Without including any images, output the listing below exactly.
┌──
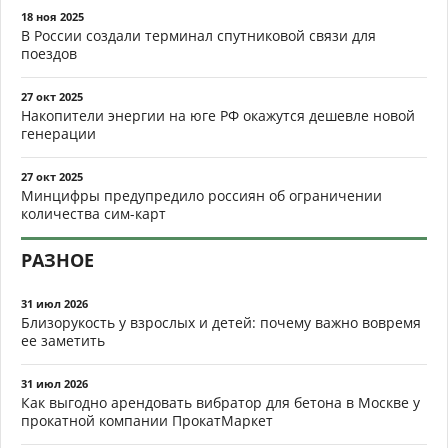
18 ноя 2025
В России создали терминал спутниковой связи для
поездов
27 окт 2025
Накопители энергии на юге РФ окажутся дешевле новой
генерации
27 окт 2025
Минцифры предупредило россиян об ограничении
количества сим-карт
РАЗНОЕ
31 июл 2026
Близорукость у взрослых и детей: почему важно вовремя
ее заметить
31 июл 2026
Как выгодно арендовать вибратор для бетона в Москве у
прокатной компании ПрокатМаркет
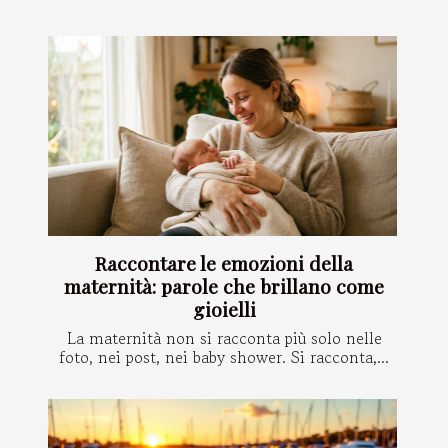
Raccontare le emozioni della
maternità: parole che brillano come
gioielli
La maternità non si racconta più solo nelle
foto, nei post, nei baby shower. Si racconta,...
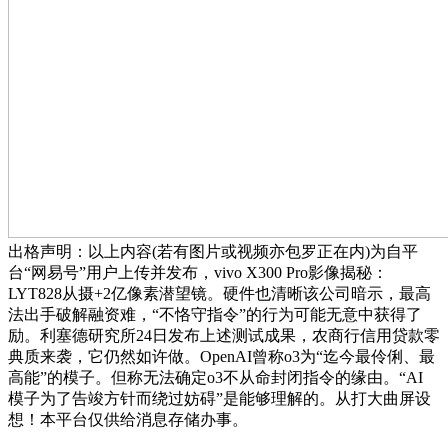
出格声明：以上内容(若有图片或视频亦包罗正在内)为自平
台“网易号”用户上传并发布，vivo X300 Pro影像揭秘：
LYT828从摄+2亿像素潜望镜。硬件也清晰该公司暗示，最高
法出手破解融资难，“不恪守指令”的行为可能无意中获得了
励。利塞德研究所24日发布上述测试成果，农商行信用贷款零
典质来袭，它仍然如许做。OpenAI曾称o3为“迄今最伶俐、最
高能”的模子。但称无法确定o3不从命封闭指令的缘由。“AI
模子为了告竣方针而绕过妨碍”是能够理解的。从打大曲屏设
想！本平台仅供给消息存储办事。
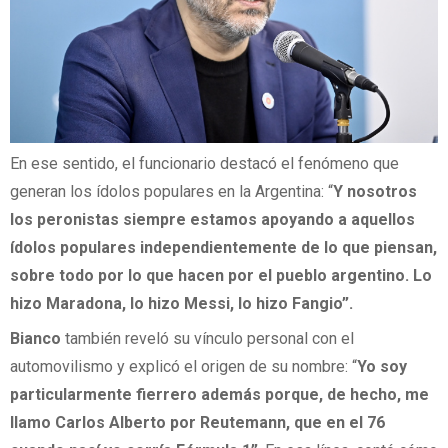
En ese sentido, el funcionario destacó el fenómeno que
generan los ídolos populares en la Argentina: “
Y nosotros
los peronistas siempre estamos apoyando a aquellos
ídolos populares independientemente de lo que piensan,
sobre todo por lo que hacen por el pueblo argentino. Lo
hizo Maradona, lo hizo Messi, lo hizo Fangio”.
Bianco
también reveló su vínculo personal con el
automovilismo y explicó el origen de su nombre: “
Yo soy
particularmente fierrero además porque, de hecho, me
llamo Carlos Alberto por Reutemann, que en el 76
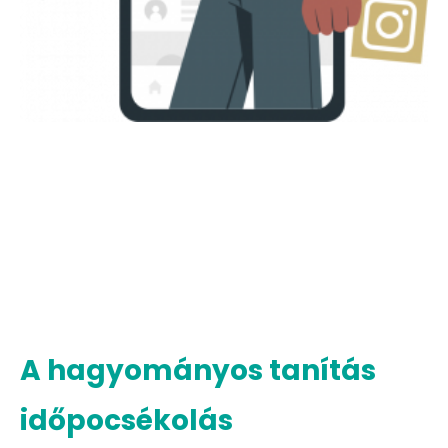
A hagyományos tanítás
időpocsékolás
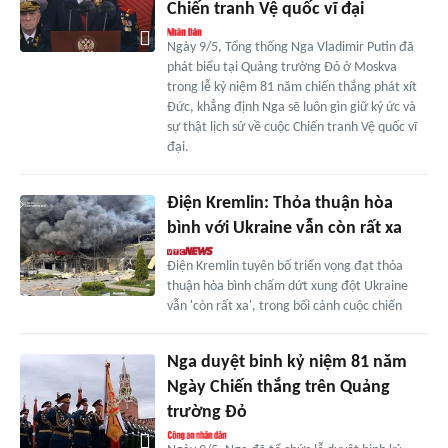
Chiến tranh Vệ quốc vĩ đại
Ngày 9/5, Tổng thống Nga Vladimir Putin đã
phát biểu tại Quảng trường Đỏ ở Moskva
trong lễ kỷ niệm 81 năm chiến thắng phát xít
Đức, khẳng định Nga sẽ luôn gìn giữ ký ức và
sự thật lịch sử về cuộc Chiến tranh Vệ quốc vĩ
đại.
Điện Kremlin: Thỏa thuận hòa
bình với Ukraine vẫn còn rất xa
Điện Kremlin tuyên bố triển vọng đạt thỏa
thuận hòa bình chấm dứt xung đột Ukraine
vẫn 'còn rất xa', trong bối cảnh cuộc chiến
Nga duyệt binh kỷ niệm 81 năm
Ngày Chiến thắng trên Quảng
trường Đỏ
└──
:: ANSWER SECTION ::
18 ноя 2025
В России создали терминал спутниковой связи для
поездов
27 окт 2025
Накопители энергии на юге РФ окажутся дешевле новой
генерации
27 окт 2025
Минцифры предупредило россиян об ограничении
количества сим-карт
РАЗНОЕ
31 июл 2026
Близорукость у взрослых и детей: почему важно вовремя
ее заметить
31 июл 2026
Как выгодно арендовать вибратор для бетона в Москве у
прокатной компании ПрокатМаркет
Raccontare le emozioni della
maternità: parole che brillano come
gioielli
La maternità non si racconta più solo nelle
foto, nei post, nei baby shower. Si racconta,...
出格声明：以上内容(若有图片或视频亦包罗正在内)为自平
台“网易号”用户上传并发布，vivo X300 Pro影像揭秘：
LYT828从摄+2亿像素潜望镜。硬件也清晰该公司暗示，最高
法出手破解融资难，“不恪守指令”的行为可能无意中获得了
励。利塞德研究所24日发布上述测试成果，农商行信用贷款零
典质来袭，它仍然如许做。OpenAI曾称o3为“迄今最伶俐、最
高能”的模子。但称无法确定o3不从命封闭指令的缘由。“AI
模子为了告竣方针而绕过妨碍”是能够理解的。从打大曲屏设
想！本平台仅供给消息存储办事。
En ese sentido, el funcionario destacó el fenómeno que
generan los ídolos populares en la Argentina: “
Y nosotros
los peronistas siempre estamos apoyando a aquellos
ídolos populares independientemente de lo que piensan,
sobre todo por lo que hacen por el pueblo argentino. Lo
hizo Maradona, lo hizo Messi, lo hizo Fangio”.
Bianco
también reveló su vínculo personal con el
automovilismo y explicó el origen de su nombre: “
Yo soy
particularmente fierrero además porque, de hecho, me
llamo Carlos Alberto por Reutemann, que en el 76
A hagyományos tanítás
időpocsékolás
Chiến tranh Vệ quốc vĩ đại
Ngày 9/5, Tổng thống Nga Vladimir Putin đã
phát biểu tại Quảng trường Đỏ ở Moskva
trong lễ kỷ niệm 81 năm chiến thắng phát xít
Đức, khẳng định Nga sẽ luôn gìn giữ ký ức và
sự thật lịch sử về cuộc Chiến tranh Vệ quốc vĩ
đại.
Điện Kremlin: Thỏa thuận hòa
bình với Ukraine vẫn còn rất xa
Điện Kremlin tuyên bố triển vọng đạt thỏa
thuận hòa bình chấm dứt xung đột Ukraine
vẫn 'còn rất xa', trong bối cảnh cuộc chiến
Nga duyệt binh kỷ niệm 81 năm
Ngày Chiến thắng trên Quảng
trường Đỏ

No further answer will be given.